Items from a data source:

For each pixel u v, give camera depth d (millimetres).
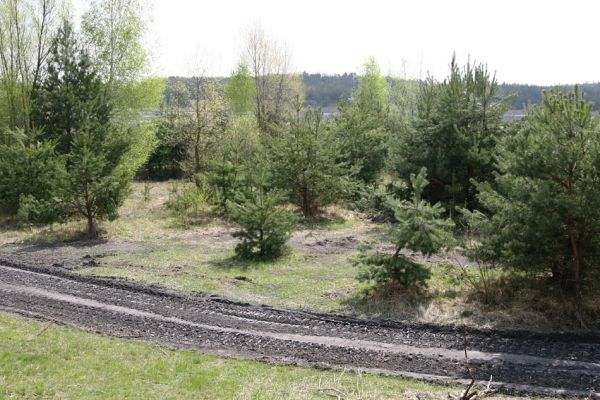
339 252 19969
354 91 56938
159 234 23141
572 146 12180
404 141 23625
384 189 24703
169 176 42156
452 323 12750
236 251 19031
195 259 19000
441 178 22328
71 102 26609
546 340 11789
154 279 16359
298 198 26625
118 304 14391
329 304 14320
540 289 13984
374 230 23672
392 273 14352
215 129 35062
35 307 14031
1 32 29922
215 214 26422
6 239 22234
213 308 14117
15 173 24766
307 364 10727
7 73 30109
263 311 13906
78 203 22422
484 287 14359
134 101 32406
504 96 22188
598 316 12711
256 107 54375
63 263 18250
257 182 20750
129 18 31766
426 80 24359
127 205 29484
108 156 24625
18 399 8398
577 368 10438
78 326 12664
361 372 10352
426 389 9539
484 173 22047
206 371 10180
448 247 14336
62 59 27297
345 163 25938
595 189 11914
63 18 31156
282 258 18969
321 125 25984
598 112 12750
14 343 11008
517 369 10422
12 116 29969
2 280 16438
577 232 12500
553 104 12750
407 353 11281
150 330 12617
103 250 20375
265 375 10117
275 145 26375
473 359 10922
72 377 9523
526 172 13000
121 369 10094
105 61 31562
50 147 25078
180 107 38625
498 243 13555
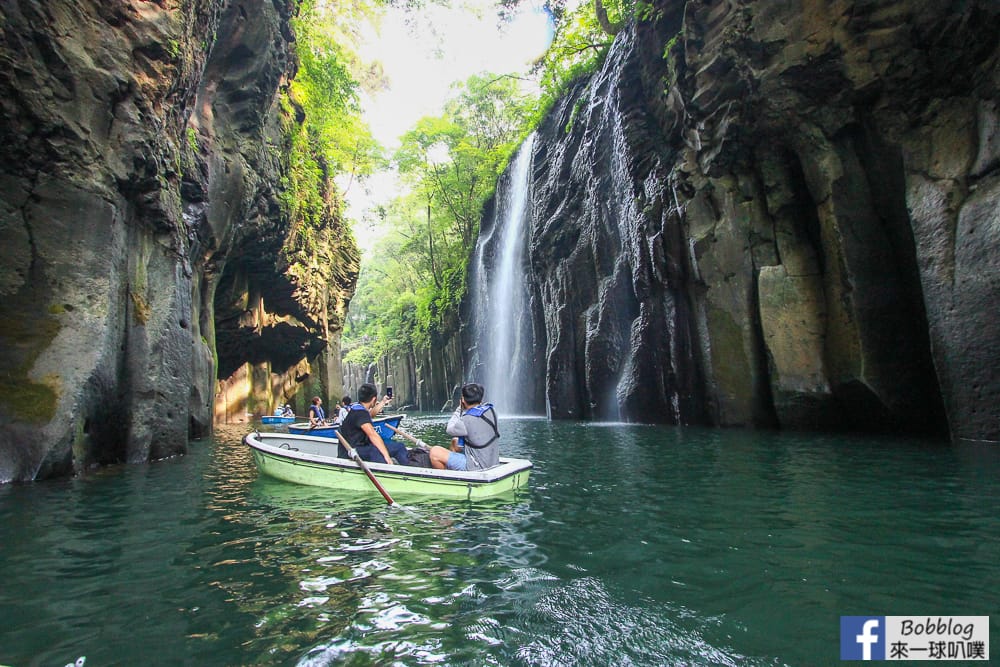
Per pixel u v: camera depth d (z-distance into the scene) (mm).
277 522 4742
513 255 27484
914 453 7422
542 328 23281
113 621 2801
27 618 2838
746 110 11758
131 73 7977
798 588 3068
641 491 5781
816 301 11281
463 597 3055
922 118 9328
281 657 2428
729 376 12570
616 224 17984
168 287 9219
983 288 7879
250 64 13961
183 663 2381
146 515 5016
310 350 26859
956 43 8625
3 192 6793
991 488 5219
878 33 9609
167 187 9266
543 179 24406
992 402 7793
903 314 10039
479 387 6184
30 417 6801
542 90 26781
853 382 10266
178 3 8781
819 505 4859
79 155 7309
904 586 3045
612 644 2508
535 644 2520
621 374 16906
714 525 4367
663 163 15367
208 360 13438
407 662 2377
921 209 9000
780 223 11984
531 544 4008
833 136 10680
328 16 23250
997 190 7848
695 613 2807
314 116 22547
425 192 39906
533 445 10578
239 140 14305
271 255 18984
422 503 5395
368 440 6207
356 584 3273
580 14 22656
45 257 7070
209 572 3502
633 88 16453
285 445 7953
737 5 11398
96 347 7359
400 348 49656
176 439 9461
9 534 4379
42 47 6891
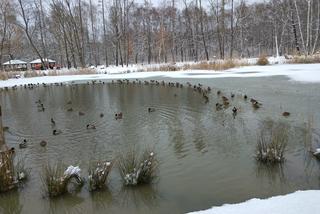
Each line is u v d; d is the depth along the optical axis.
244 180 5.91
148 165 6.08
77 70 35.78
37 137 9.71
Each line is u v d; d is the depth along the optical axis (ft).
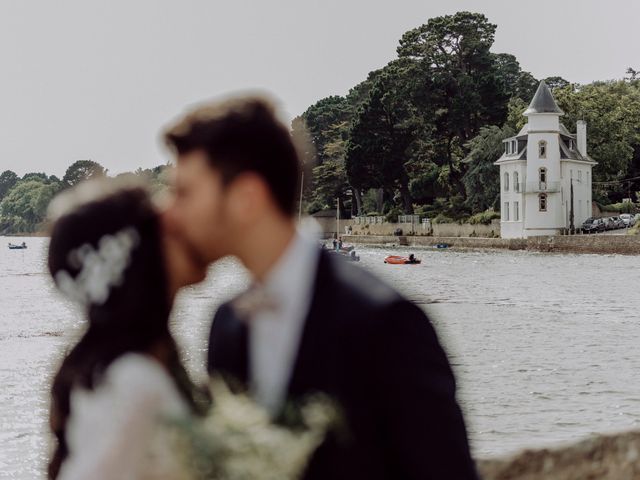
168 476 6.74
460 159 364.99
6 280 235.81
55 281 7.25
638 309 121.60
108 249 7.02
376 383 7.21
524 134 304.30
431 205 372.38
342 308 7.39
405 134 359.46
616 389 61.87
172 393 7.01
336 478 7.25
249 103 7.51
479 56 364.17
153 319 7.16
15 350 87.97
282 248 7.64
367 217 396.57
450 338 91.97
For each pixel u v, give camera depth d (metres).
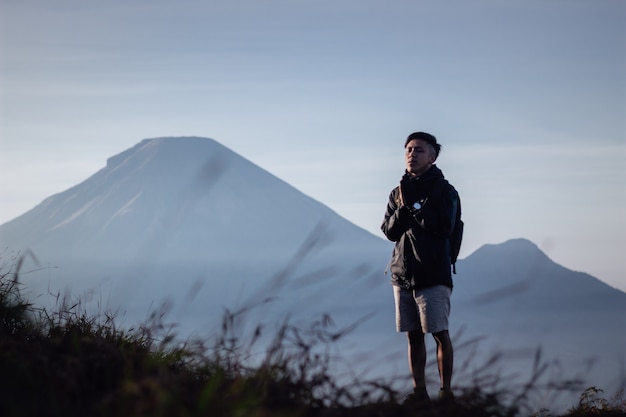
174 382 3.06
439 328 5.76
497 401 3.12
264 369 3.22
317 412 3.23
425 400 3.54
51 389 3.06
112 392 3.09
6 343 3.56
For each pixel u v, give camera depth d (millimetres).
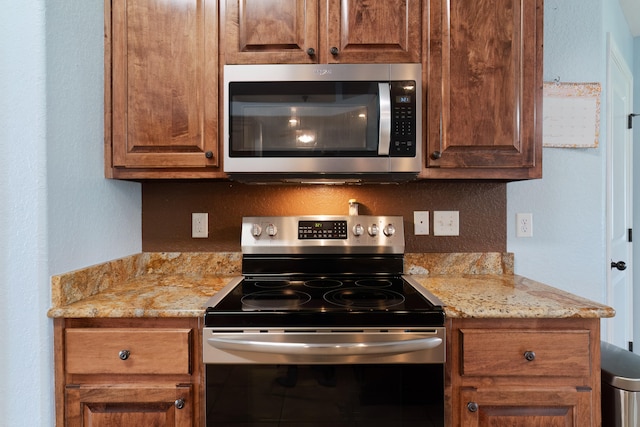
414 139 1305
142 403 1110
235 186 1678
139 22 1363
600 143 1661
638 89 2643
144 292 1315
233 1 1355
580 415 1087
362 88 1312
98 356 1108
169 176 1392
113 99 1372
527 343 1098
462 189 1661
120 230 1510
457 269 1646
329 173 1357
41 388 1105
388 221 1569
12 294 1118
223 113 1358
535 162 1357
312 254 1566
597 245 1646
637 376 1153
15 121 1128
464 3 1346
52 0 1157
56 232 1156
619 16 2254
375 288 1375
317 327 1070
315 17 1351
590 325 1106
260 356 1065
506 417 1098
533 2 1348
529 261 1656
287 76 1315
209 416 1070
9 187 1124
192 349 1109
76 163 1249
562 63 1634
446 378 1105
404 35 1351
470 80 1347
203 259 1663
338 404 1069
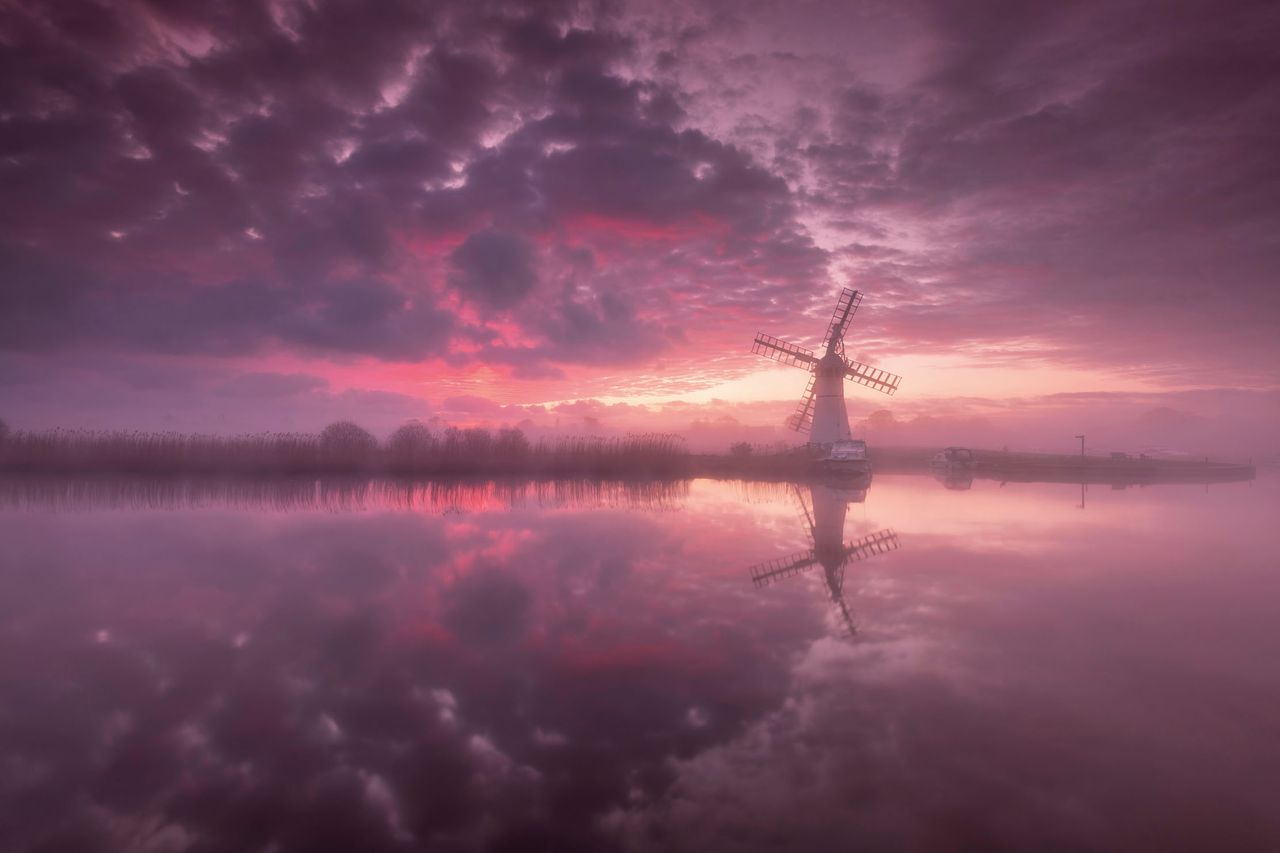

## WHAT TO WORK ON
Repeat word for word the lines above that run from the line containing "146 515 5016" through the line containing "407 662 2377", both ends included, and nothing else.

## FINISHED TASK
146 515 5016
310 350 26859
956 43 8625
3 192 6793
991 488 5219
878 33 9609
167 187 9266
543 179 24406
992 402 7793
903 314 10039
479 387 6184
30 417 6801
542 90 26781
853 382 10266
178 3 8781
819 505 4859
79 155 7309
904 586 3045
612 644 2508
535 644 2520
621 374 16906
714 525 4367
663 163 15367
208 360 13438
407 662 2377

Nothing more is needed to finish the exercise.